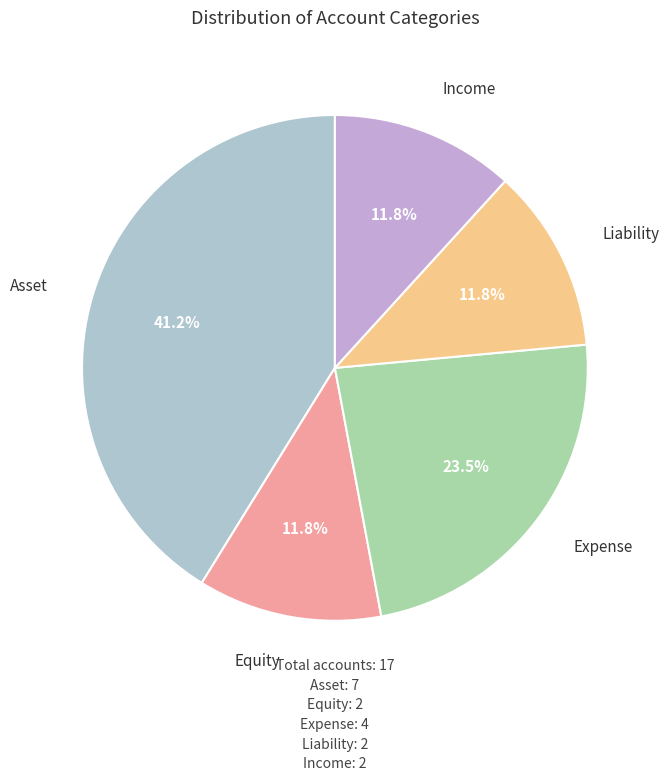

How many segments does this pie chart have?

5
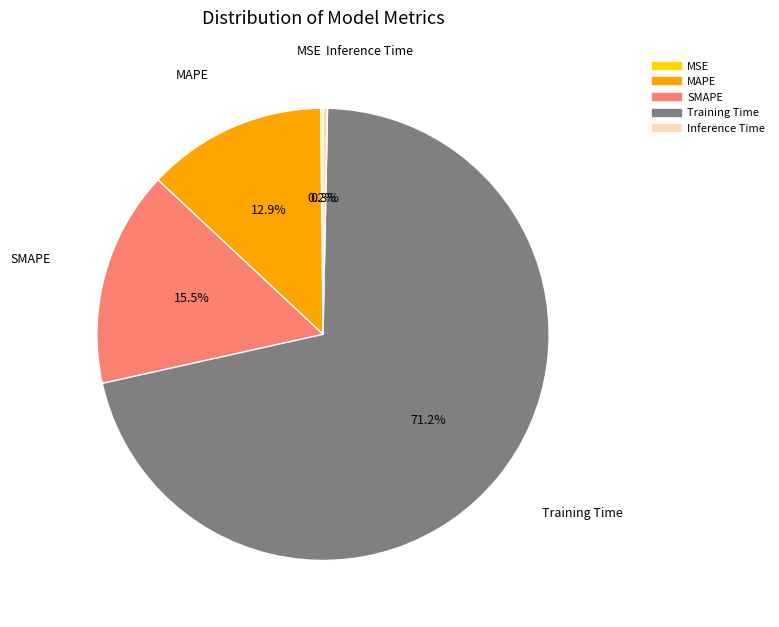

Which category accounts for the majority?

Training Time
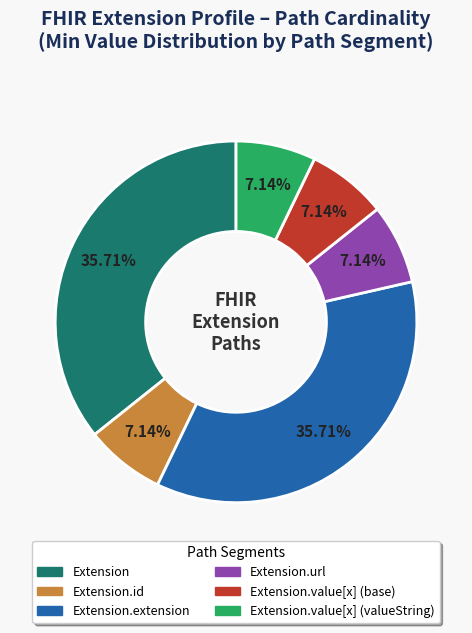

Does any single category account for the majority?

No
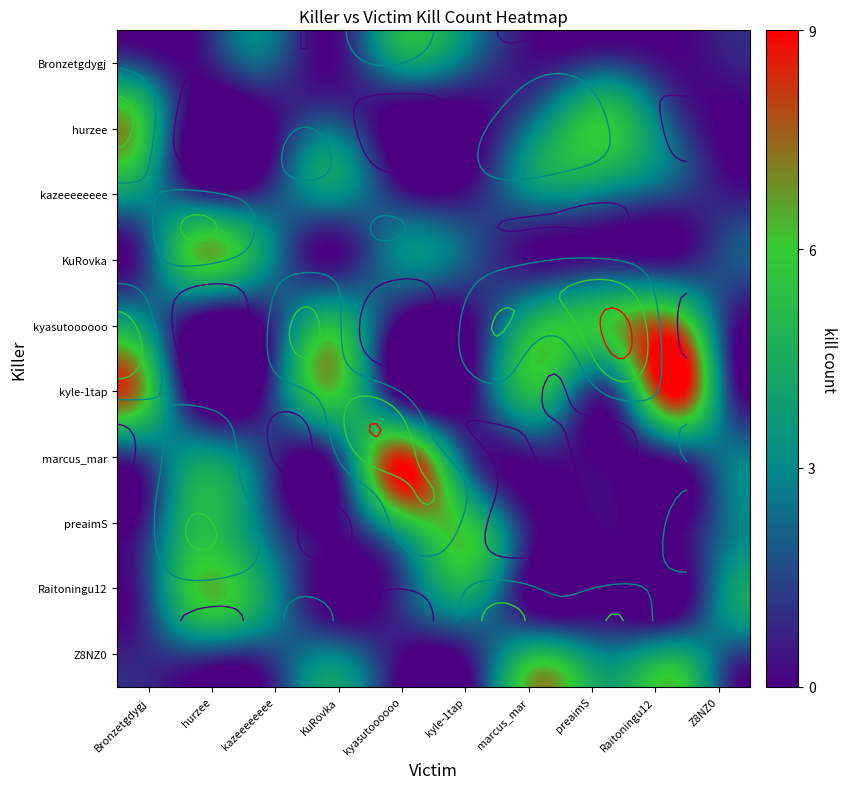

What is the difference between the maximum and minimum values in the kyasutoooooo series?

7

◆ ◆ ◆ ◆

### Request:
Rewrite all the rows above with every "category" changed to "group" and nothing else altered, omitting the pictures.

### Solution to this task:
How many segments does this pie chart have?

5

Which group accounts for the majority?

Training Time

Does any single group account for the majority?

No

What is the difference between the maximum and minimum values in the kyasutoooooo series?

7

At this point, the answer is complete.